When last we met I had struck up a fantastic evening with a girl that thought she was in love with a dude that wasn't your humble narrator. I stand by my original statement of "it didn't work out' however, things changed along the way and I am totally responsible for the magnificent catastrophe that followed. It totally coulda worked out. I'm just an idiot.
At the time of the original article, Liz was in love with a bad dude. Bad because he referred to her in ways unbefitting a lady, and bad because he intended to go home and sleep with the girl I had plans for. They are one in the same. She said, "he treats me like this whenever I'm around these people." I said, "let's go somewhere else then." She laughed, but... we went somewhere else. A culdasac, in fact.

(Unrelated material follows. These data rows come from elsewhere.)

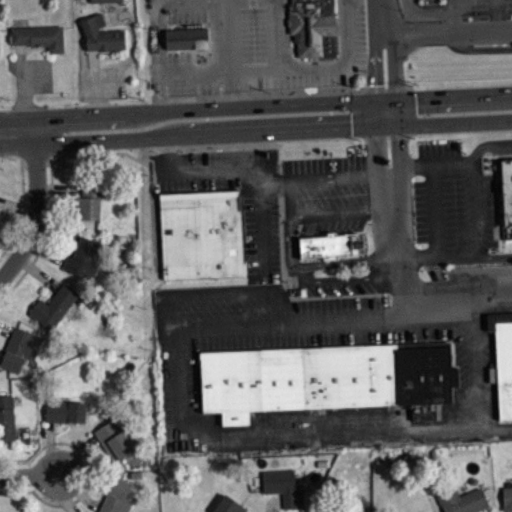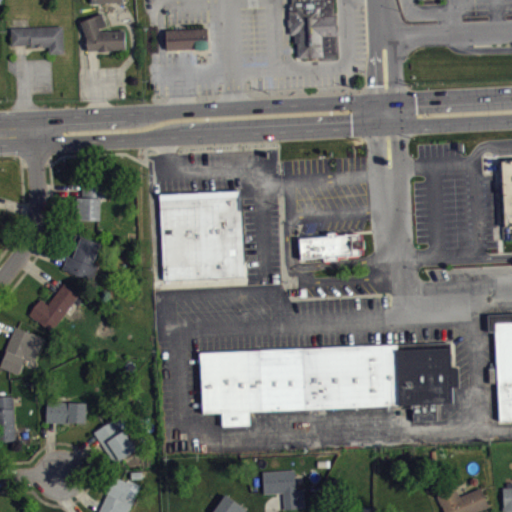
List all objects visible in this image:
road: (192, 0)
building: (101, 1)
building: (109, 3)
parking lot: (453, 9)
road: (426, 10)
road: (272, 13)
road: (494, 17)
road: (452, 18)
building: (314, 27)
building: (316, 30)
road: (344, 33)
building: (101, 34)
road: (482, 35)
building: (38, 36)
road: (158, 36)
building: (186, 38)
road: (418, 39)
building: (104, 41)
building: (41, 42)
building: (189, 43)
road: (383, 49)
building: (0, 51)
road: (230, 52)
parking lot: (254, 52)
road: (288, 69)
road: (170, 71)
road: (187, 71)
road: (448, 97)
traffic signals: (385, 99)
road: (263, 103)
road: (385, 111)
road: (86, 114)
road: (449, 122)
traffic signals: (386, 124)
road: (291, 127)
road: (16, 130)
road: (114, 137)
road: (452, 160)
road: (242, 173)
road: (326, 178)
building: (506, 190)
building: (508, 195)
parking lot: (326, 196)
parking lot: (237, 197)
building: (89, 202)
parking lot: (454, 205)
road: (35, 210)
road: (435, 210)
building: (91, 213)
road: (395, 221)
building: (200, 235)
building: (203, 242)
road: (475, 245)
building: (329, 246)
road: (292, 247)
building: (334, 251)
road: (494, 255)
building: (82, 256)
building: (84, 262)
road: (219, 296)
building: (54, 306)
building: (57, 312)
road: (342, 322)
parking lot: (298, 344)
building: (19, 348)
building: (23, 354)
road: (476, 362)
building: (503, 363)
building: (504, 364)
building: (325, 382)
building: (326, 384)
building: (65, 411)
building: (68, 417)
building: (7, 418)
building: (8, 423)
road: (296, 434)
building: (114, 439)
building: (117, 444)
road: (29, 474)
building: (283, 487)
building: (285, 491)
building: (507, 496)
building: (116, 497)
building: (120, 499)
building: (462, 500)
building: (508, 502)
building: (465, 503)
building: (228, 505)
building: (231, 507)
building: (326, 509)
building: (333, 511)
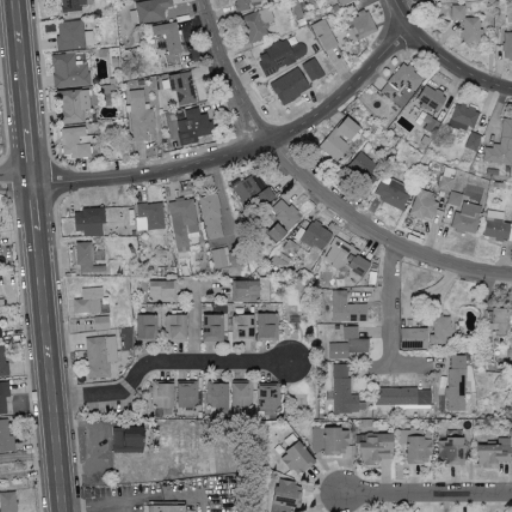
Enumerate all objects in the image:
building: (342, 2)
building: (242, 4)
building: (71, 5)
building: (147, 10)
building: (456, 11)
building: (255, 25)
building: (358, 26)
building: (469, 30)
building: (322, 34)
building: (71, 35)
building: (166, 36)
building: (506, 45)
building: (278, 56)
road: (446, 56)
building: (311, 70)
building: (66, 71)
building: (398, 82)
building: (287, 86)
building: (178, 87)
building: (429, 98)
building: (70, 106)
building: (139, 116)
building: (461, 117)
building: (191, 126)
building: (338, 139)
building: (471, 141)
building: (71, 143)
building: (500, 145)
road: (228, 157)
building: (360, 169)
building: (444, 184)
road: (315, 186)
building: (250, 188)
building: (390, 192)
building: (453, 199)
building: (423, 205)
building: (148, 216)
building: (209, 216)
building: (464, 218)
building: (280, 219)
building: (86, 221)
building: (181, 222)
building: (495, 227)
building: (312, 235)
road: (38, 255)
building: (217, 257)
building: (84, 258)
building: (345, 258)
building: (159, 290)
building: (243, 290)
building: (88, 300)
road: (390, 304)
building: (344, 308)
building: (496, 322)
road: (191, 325)
building: (264, 326)
building: (144, 327)
building: (174, 327)
building: (210, 327)
building: (240, 327)
building: (438, 328)
building: (411, 338)
building: (345, 343)
building: (98, 355)
road: (201, 365)
road: (396, 368)
building: (455, 382)
building: (341, 390)
building: (184, 394)
building: (215, 394)
building: (239, 394)
road: (89, 395)
building: (160, 396)
building: (266, 396)
building: (401, 396)
building: (126, 437)
building: (328, 440)
building: (450, 447)
building: (373, 449)
building: (416, 450)
building: (492, 452)
road: (27, 456)
building: (295, 458)
road: (28, 474)
building: (284, 492)
road: (426, 494)
road: (162, 497)
building: (6, 501)
road: (95, 504)
building: (278, 507)
building: (164, 508)
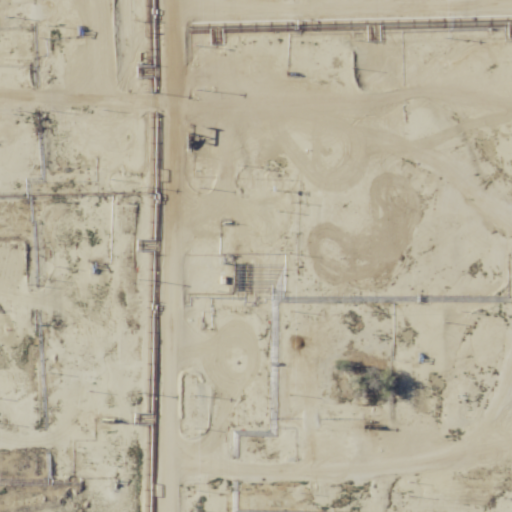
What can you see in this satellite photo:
road: (176, 319)
building: (372, 363)
road: (235, 380)
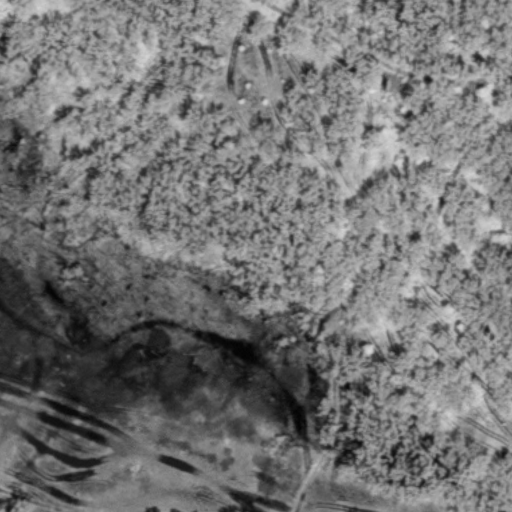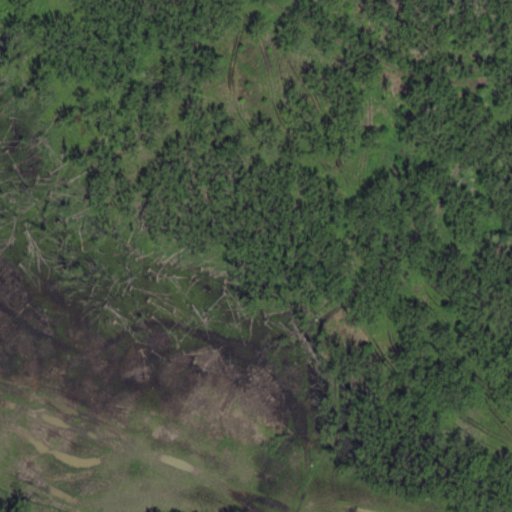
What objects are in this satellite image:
road: (391, 51)
road: (335, 410)
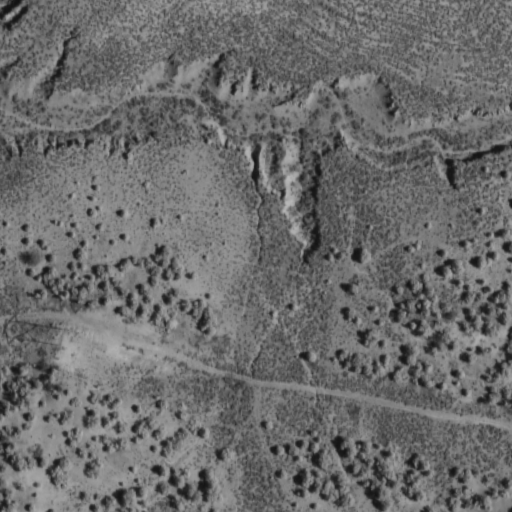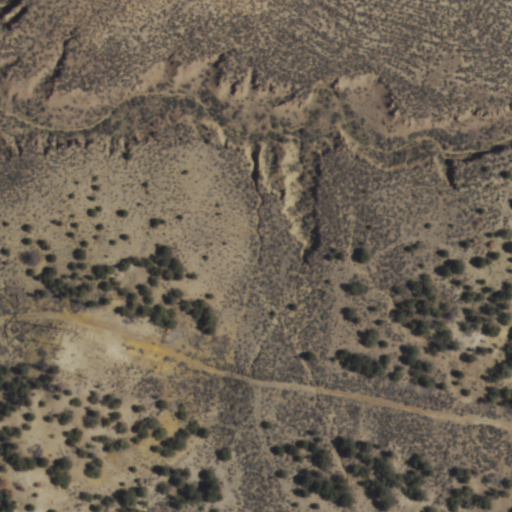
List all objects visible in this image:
river: (250, 135)
power tower: (58, 336)
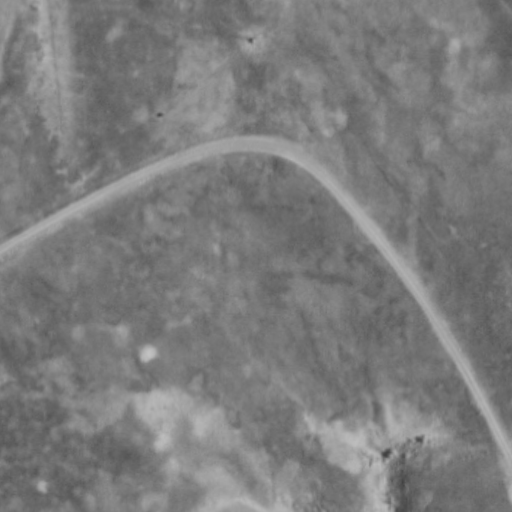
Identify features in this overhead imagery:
road: (321, 175)
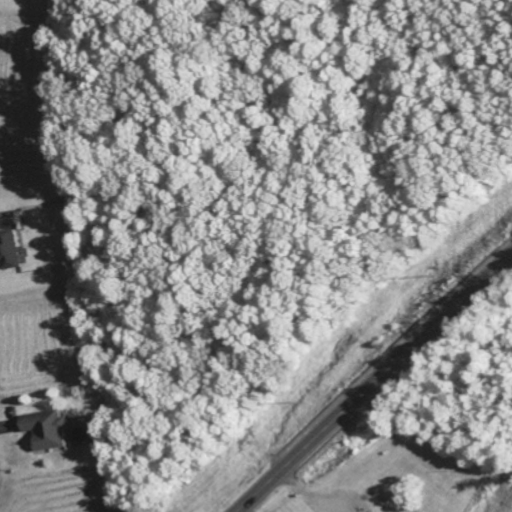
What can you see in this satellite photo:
building: (10, 253)
road: (374, 384)
building: (48, 432)
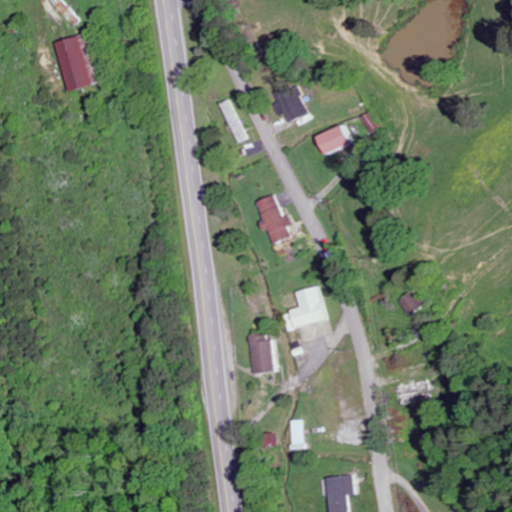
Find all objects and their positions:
road: (54, 8)
building: (67, 11)
building: (78, 62)
building: (289, 102)
building: (234, 120)
building: (366, 122)
building: (331, 139)
building: (273, 219)
road: (319, 244)
road: (197, 255)
building: (414, 302)
building: (305, 309)
building: (262, 353)
building: (298, 434)
road: (407, 486)
building: (342, 492)
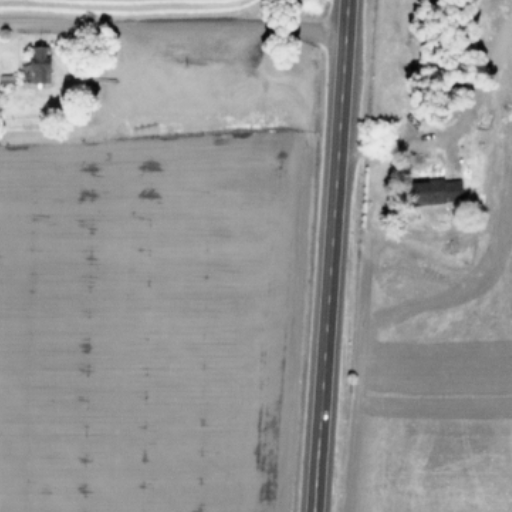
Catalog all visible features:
road: (171, 32)
building: (38, 64)
road: (454, 124)
building: (434, 190)
crop: (123, 250)
road: (328, 256)
crop: (463, 323)
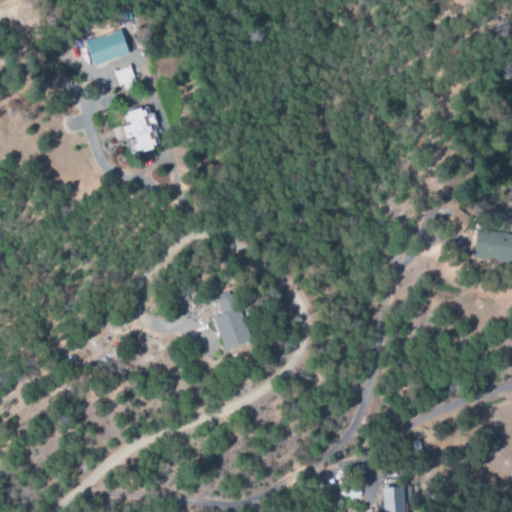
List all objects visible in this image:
building: (103, 48)
building: (123, 78)
building: (137, 129)
building: (454, 221)
building: (490, 247)
building: (222, 323)
building: (393, 498)
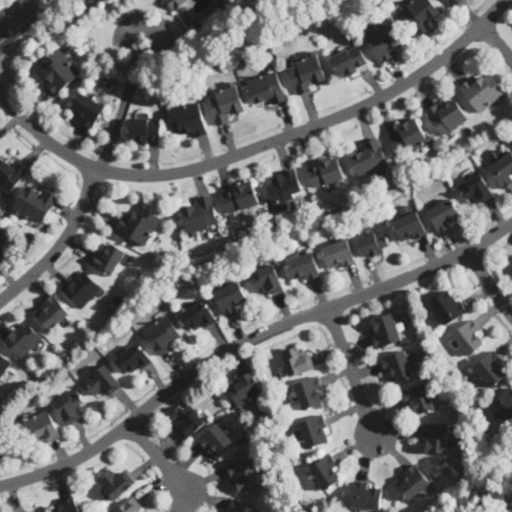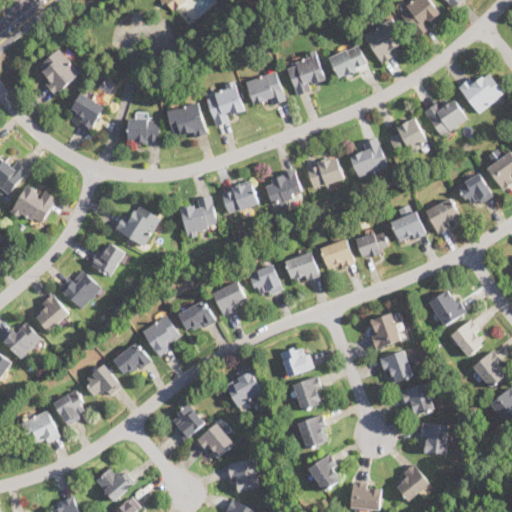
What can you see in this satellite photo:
road: (3, 1)
building: (451, 1)
building: (454, 2)
building: (174, 3)
building: (174, 3)
building: (418, 11)
building: (420, 14)
road: (21, 17)
building: (385, 38)
road: (498, 38)
building: (385, 40)
building: (349, 59)
building: (349, 61)
building: (59, 70)
building: (60, 70)
building: (307, 71)
building: (308, 72)
building: (107, 85)
building: (267, 87)
building: (266, 88)
building: (483, 90)
building: (483, 91)
building: (226, 102)
building: (226, 103)
road: (122, 106)
building: (88, 108)
building: (89, 109)
building: (447, 114)
building: (447, 116)
building: (188, 118)
building: (188, 119)
building: (145, 129)
building: (145, 129)
building: (409, 135)
building: (409, 136)
road: (256, 145)
building: (370, 157)
building: (370, 158)
building: (501, 165)
building: (326, 170)
building: (503, 170)
building: (327, 171)
building: (11, 172)
building: (10, 174)
building: (285, 186)
building: (476, 188)
building: (476, 189)
building: (285, 190)
building: (241, 195)
building: (241, 196)
building: (35, 203)
building: (35, 204)
building: (443, 213)
building: (200, 214)
building: (443, 215)
building: (200, 216)
building: (409, 222)
building: (140, 223)
building: (140, 225)
building: (410, 226)
building: (2, 238)
building: (1, 240)
road: (60, 242)
building: (374, 242)
building: (373, 244)
building: (339, 252)
building: (339, 254)
building: (109, 257)
building: (110, 257)
building: (304, 265)
building: (303, 266)
building: (267, 278)
building: (267, 279)
road: (489, 282)
building: (82, 287)
building: (83, 289)
building: (231, 295)
building: (231, 298)
building: (449, 306)
building: (449, 307)
building: (52, 311)
building: (53, 312)
building: (197, 314)
building: (198, 316)
building: (386, 329)
building: (386, 329)
building: (163, 333)
building: (162, 335)
building: (469, 336)
building: (469, 337)
building: (22, 338)
road: (247, 338)
building: (24, 340)
building: (132, 358)
building: (134, 359)
building: (297, 359)
building: (297, 360)
building: (4, 363)
building: (4, 364)
building: (398, 365)
building: (399, 365)
building: (492, 367)
building: (492, 368)
road: (353, 375)
building: (103, 379)
building: (104, 381)
building: (245, 388)
building: (245, 388)
building: (309, 391)
building: (310, 392)
building: (419, 397)
building: (419, 397)
building: (505, 404)
building: (71, 405)
building: (505, 405)
building: (71, 407)
building: (188, 419)
building: (189, 420)
building: (41, 427)
building: (41, 428)
building: (314, 430)
building: (315, 431)
building: (436, 435)
building: (436, 437)
building: (217, 439)
building: (217, 439)
road: (159, 459)
building: (326, 471)
building: (327, 472)
building: (244, 473)
building: (246, 473)
building: (413, 481)
building: (116, 482)
building: (414, 482)
building: (116, 483)
building: (366, 495)
building: (366, 496)
building: (65, 505)
building: (68, 505)
building: (129, 505)
building: (130, 506)
building: (240, 506)
building: (240, 507)
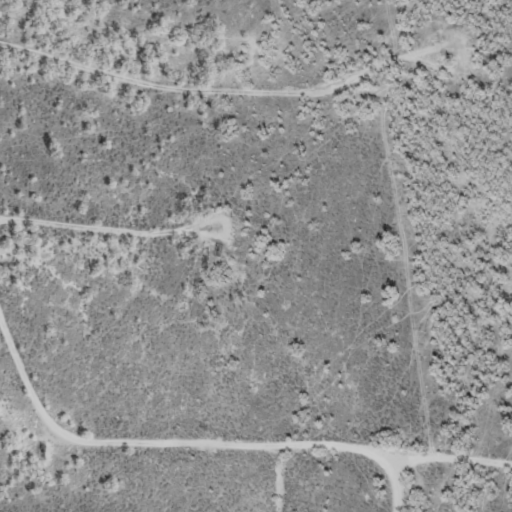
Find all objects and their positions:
road: (6, 5)
road: (257, 100)
road: (49, 360)
road: (302, 464)
road: (435, 500)
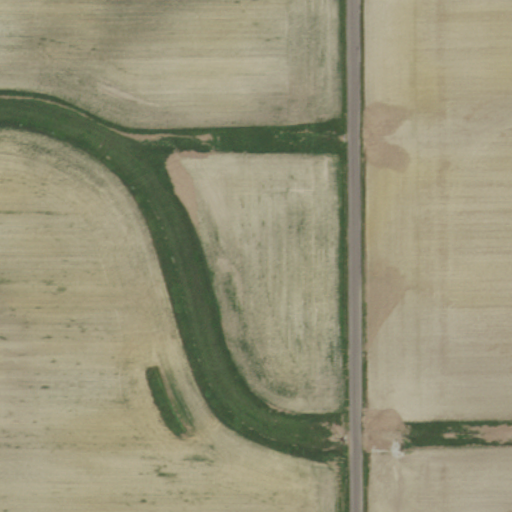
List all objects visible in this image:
road: (348, 256)
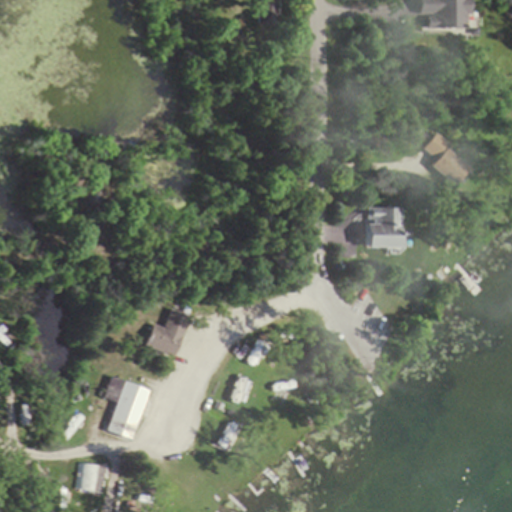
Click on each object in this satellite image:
building: (261, 14)
building: (439, 14)
building: (439, 160)
building: (377, 230)
road: (310, 268)
building: (160, 337)
building: (121, 411)
building: (89, 479)
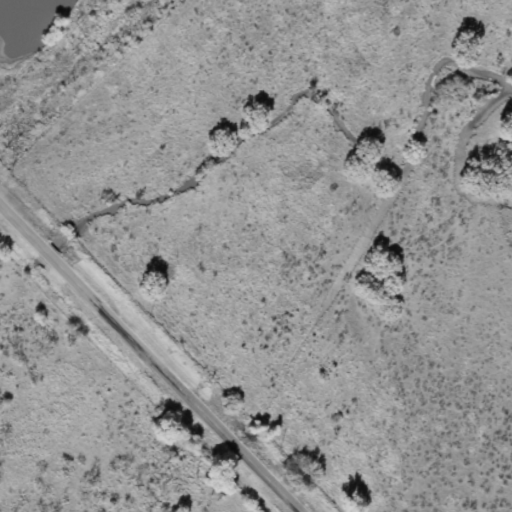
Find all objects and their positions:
road: (148, 359)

I heard every reason this girl wanted to break up with her boyfriend. Every possible reason. And I tried my best to take advantage. I guess I did, but I couldn't claim skill was involved. I wish I could tell you I was some wolf out for meat but I can't. I really did like this girl. She was perfect in that way that only makes sense to the loser that feels it. A dude can say "I like blonds. I like brunettes. I like large mammaries." But then you look at his track record and think, "this guy hasn't dated his described profile." Is he full of it? Not really. I am learning that the type of women guys say they go for is rarely the type of women they actually go for... or should go for... Liz was conventionally beautiful for sure. Your man or mate would agree. But I say I like pale redheads, and she was definitely dark and sultry. And she was definitely looking for a reason to cheat on the guy that just called her a slut. So, advantage taken.
I really liked this girl. It kinda stings just saying it. Because I know what you don't. I know that they are no longer together and she was calling me after, and it was mine to lose. But like I said earlier... I'm an idiot.
The culdasac was how you imagine. Blah blah blah you are better than that. Blah blah blah you are beautiful. Blah blah blah is that Wintergreen? She was teary eyed at one point and I felt really guilty. Not THAT guilty, but guilty. I wasn't actively taking advantage but I was definitely taking advantage you know? Let me say this. A small convertible can earn you a lot of scorn or praises depending on the commenter, but it was a convertible and it was affordable so I bought it ok? That evening I wish I had bought an Element or something with some "utility space." We made it work, but not without some marks and bruises. Regardless, at the end of the night, we were back in the house and she was sleeping next to her passed out belligerent. I had learned that she could spell out "snuffaluffaguss" with her tongue and can scream "there" in two different languages, but what did that really mean? I did get her number and it was apparent that she wasn't exactly happy to be sleeping with Captain Asshole. There's a plus. But our futons were beside each other for Christ sake! She's looking at me, he's snoring, and I'm wanting round two. She is too. Oh well. Next time don't go to a barbecue an hour away from your house.
The morning was awkward city. Breakfast with everyone I didn't know, nor cared about. Weird exchanges across the table. Real teen-drama nonsense. Everyone went their own way and I thought "to hell with it." But around 5pm I got a call and I couldn't believe it. Guys are suppose to call the girl right? And is it after 3 days or 2 days or 32 days? I don't remember Swingers that well. But regardless we are supposed to call the girl, and THIS girl, WITH a boyfriend, is calling me after one night? They had the big fight that morning, all the things I had said to her she had repeated to him (the stuff about how she is better than that etc.). But unlike the typical stereotype, she had actually decided to leave him! When does that happen?
What followed was a week of rushed lunch hours and seeing movies for the second time. She was just as fantastic as I imaged. But then she started talking about him and I was far from "sensitive." She was locked up for sure. I was the escape and not the new deal. I guess I saw it for what it was without even knowing it. She needed someone to tell her she was beautiful, but she wanted someone to break her down. My response was typical of someone who knows they are being taken advantage of and "ain't having none of that."
I really liked this girl, and could have made it work. But I said the things that had the other guy losing his ground. It was mine to lose and I lost it magnificently. I'm a little mad at myself, a little ashamed. I should have been better. I should have worked the angles that were so graciously thrust into my lap. I should have actively taken advantage. Because that is what I'm learning wins the game. Be the asshole now and the good-guy later. I was the asshole in the wrong way. Jealous and impatient. Wrong asshole. But for one week it was fantastic. Even if it didn't work out.